Please rewrite the lines of every row below as one numbered list, leaving out any blank lines.

═══ Dataset content

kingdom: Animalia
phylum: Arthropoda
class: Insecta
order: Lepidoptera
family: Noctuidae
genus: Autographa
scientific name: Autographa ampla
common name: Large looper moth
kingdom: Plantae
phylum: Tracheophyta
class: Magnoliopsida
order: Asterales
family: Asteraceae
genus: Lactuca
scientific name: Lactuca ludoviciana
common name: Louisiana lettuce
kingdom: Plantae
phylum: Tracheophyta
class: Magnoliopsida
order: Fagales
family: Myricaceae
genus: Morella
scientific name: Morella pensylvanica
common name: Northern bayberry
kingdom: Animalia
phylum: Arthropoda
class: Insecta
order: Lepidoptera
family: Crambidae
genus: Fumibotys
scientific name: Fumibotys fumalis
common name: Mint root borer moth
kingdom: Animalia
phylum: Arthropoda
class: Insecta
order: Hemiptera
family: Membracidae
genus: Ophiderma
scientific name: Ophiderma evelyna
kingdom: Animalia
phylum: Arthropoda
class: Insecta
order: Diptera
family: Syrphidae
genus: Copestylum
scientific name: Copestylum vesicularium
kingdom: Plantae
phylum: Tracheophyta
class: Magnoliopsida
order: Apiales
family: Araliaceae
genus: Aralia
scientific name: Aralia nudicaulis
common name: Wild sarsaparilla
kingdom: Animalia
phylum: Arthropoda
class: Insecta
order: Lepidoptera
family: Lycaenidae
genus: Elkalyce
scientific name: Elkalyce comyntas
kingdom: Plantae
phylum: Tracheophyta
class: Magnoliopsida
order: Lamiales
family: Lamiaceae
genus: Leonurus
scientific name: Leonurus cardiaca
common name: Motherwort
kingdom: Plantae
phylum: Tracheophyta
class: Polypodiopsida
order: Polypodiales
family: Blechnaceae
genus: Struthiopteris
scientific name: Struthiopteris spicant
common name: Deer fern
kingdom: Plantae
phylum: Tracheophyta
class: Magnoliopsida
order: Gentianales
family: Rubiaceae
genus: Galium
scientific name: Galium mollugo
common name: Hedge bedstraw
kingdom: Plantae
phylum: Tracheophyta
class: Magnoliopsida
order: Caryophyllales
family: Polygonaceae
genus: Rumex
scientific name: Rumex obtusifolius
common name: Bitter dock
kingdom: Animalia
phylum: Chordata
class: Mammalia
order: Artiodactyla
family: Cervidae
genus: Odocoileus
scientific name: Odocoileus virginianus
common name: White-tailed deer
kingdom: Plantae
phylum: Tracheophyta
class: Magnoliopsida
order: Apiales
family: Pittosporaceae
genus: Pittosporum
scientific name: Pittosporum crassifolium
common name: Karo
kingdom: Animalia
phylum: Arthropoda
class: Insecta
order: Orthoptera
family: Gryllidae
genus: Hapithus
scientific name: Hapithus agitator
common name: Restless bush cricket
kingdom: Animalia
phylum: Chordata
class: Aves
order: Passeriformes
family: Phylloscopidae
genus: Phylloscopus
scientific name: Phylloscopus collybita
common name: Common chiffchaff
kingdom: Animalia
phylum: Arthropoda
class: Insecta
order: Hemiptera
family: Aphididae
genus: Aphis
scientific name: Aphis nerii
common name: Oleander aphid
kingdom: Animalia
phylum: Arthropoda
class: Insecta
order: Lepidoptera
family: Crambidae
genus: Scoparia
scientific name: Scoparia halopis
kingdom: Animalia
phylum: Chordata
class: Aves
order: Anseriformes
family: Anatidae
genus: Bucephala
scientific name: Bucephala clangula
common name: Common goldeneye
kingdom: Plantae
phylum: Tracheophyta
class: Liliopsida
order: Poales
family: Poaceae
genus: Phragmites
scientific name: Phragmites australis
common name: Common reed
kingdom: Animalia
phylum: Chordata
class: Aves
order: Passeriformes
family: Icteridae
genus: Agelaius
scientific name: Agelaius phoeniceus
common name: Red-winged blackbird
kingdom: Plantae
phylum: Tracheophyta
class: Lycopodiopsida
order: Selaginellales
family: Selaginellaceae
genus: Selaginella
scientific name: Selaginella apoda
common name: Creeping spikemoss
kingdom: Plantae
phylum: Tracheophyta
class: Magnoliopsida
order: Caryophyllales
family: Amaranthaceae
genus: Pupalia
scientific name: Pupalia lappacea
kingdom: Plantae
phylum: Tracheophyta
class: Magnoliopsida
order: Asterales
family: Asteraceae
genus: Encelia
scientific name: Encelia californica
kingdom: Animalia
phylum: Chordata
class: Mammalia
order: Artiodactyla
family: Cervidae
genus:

══════

Completed exercise →
1. kingdom: Animalia
2. phylum: Arthropoda
3. class: Insecta
4. order: Lepidoptera
5. family: Noctuidae
6. genus: Autographa
7. scientific name: Autographa ampla
8. common name: Large looper moth
9. kingdom: Plantae
10. phylum: Tracheophyta
11. class: Magnoliopsida
12. order: Asterales
13. family: Asteraceae
14. genus: Lactuca
15. scientific name: Lactuca ludoviciana
16. common name: Louisiana lettuce
17. kingdom: Plantae
18. phylum: Tracheophyta
19. class: Magnoliopsida
20. order: Fagales
21. family: Myricaceae
22. genus: Morella
23. scientific name: Morella pensylvanica
24. common name: Northern bayberry
25. kingdom: Animalia
26. phylum: Arthropoda
27. class: Insecta
28. order: Lepidoptera
29. family: Crambidae
30. genus: Fumibotys
31. scientific name: Fumibotys fumalis
32. common name: Mint root borer moth
33. kingdom: Animalia
34. phylum: Arthropoda
35. class: Insecta
36. order: Hemiptera
37. family: Membracidae
38. genus: Ophiderma
39. scientific name: Ophiderma evelyna
40. kingdom: Animalia
41. phylum: Arthropoda
42. class: Insecta
43. order: Diptera
44. family: Syrphidae
45. genus: Copestylum
46. scientific name: Copestylum vesicularium
47. kingdom: Plantae
48. phylum: Tracheophyta
49. class: Magnoliopsida
50. order: Apiales
51. family: Araliaceae
52. genus: Aralia
53. scientific name: Aralia nudicaulis
54. common name: Wild sarsaparilla
55. kingdom: Animalia
56. phylum: Arthropoda
57. class: Insecta
58. order: Lepidoptera
59. family: Lycaenidae
60. genus: Elkalyce
61. scientific name: Elkalyce comyntas
62. kingdom: Plantae
63. phylum: Tracheophyta
64. class: Magnoliopsida
65. order: Lamiales
66. family: Lamiaceae
67. genus: Leonurus
68. scientific name: Leonurus cardiaca
69. common name: Motherwort
70. kingdom: Plantae
71. phylum: Tracheophyta
72. class: Polypodiopsida
73. order: Polypodiales
74. family: Blechnaceae
75. genus: Struthiopteris
76. scientific name: Struthiopteris spicant
77. common name: Deer fern
78. kingdom: Plantae
79. phylum: Tracheophyta
80. class: Magnoliopsida
81. order: Gentianales
82. family: Rubiaceae
83. genus: Galium
84. scientific name: Galium mollugo
85. common name: Hedge bedstraw
86. kingdom: Plantae
87. phylum: Tracheophyta
88. class: Magnoliopsida
89. order: Caryophyllales
90. family: Polygonaceae
91. genus: Rumex
92. scientific name: Rumex obtusifolius
93. common name: Bitter dock
94. kingdom: Animalia
95. phylum: Chordata
96. class: Mammalia
97. order: Artiodactyla
98. family: Cervidae
99. genus: Odocoileus
100. scientific name: Odocoileus virginianus
101. common name: White-tailed deer
102. kingdom: Plantae
103. phylum: Tracheophyta
104. class: Magnoliopsida
105. order: Apiales
106. family: Pittosporaceae
107. genus: Pittosporum
108. scientific name: Pittosporum crassifolium
109. common name: Karo
110. kingdom: Animalia
111. phylum: Arthropoda
112. class: Insecta
113. order: Orthoptera
114. family: Gryllidae
115. genus: Hapithus
116. scientific name: Hapithus agitator
117. common name: Restless bush cricket
118. kingdom: Animalia
119. phylum: Chordata
120. class: Aves
121. order: Passeriformes
122. family: Phylloscopidae
123. genus: Phylloscopus
124. scientific name: Phylloscopus collybita
125. common name: Common chiffchaff
126. kingdom: Animalia
127. phylum: Arthropoda
128. class: Insecta
129. order: Hemiptera
130. family: Aphididae
131. genus: Aphis
132. scientific name: Aphis nerii
133. common name: Oleander aphid
134. kingdom: Animalia
135. phylum: Arthropoda
136. class: Insecta
137. order: Lepidoptera
138. family: Crambidae
139. genus: Scoparia
140. scientific name: Scoparia halopis
141. kingdom: Animalia
142. phylum: Chordata
143. class: Aves
144. order: Anseriformes
145. family: Anatidae
146. genus: Bucephala
147. scientific name: Bucephala clangula
148. common name: Common goldeneye
149. kingdom: Plantae
150. phylum: Tracheophyta
151. class: Liliopsida
152. order: Poales
153. family: Poaceae
154. genus: Phragmites
155. scientific name: Phragmites australis
156. common name: Common reed
157. kingdom: Animalia
158. phylum: Chordata
159. class: Aves
160. order: Passeriformes
161. family: Icteridae
162. genus: Agelaius
163. scientific name: Agelaius phoeniceus
164. common name: Red-winged blackbird
165. kingdom: Plantae
166. phylum: Tracheophyta
167. class: Lycopodiopsida
168. order: Selaginellales
169. family: Selaginellaceae
170. genus: Selaginella
171. scientific name: Selaginella apoda
172. common name: Creeping spikemoss
173. kingdom: Plantae
174. phylum: Tracheophyta
175. class: Magnoliopsida
176. order: Caryophyllales
177. family: Amaranthaceae
178. genus: Pupalia
179. scientific name: Pupalia lappacea
180. kingdom: Plantae
181. phylum: Tracheophyta
182. class: Magnoliopsida
183. order: Asterales
184. family: Asteraceae
185. genus: Encelia
186. scientific name: Encelia californica
187. kingdom: Animalia
188. phylum: Chordata
189. class: Mammalia
190. order: Artiodactyla
191. family: Cervidae
192. genus:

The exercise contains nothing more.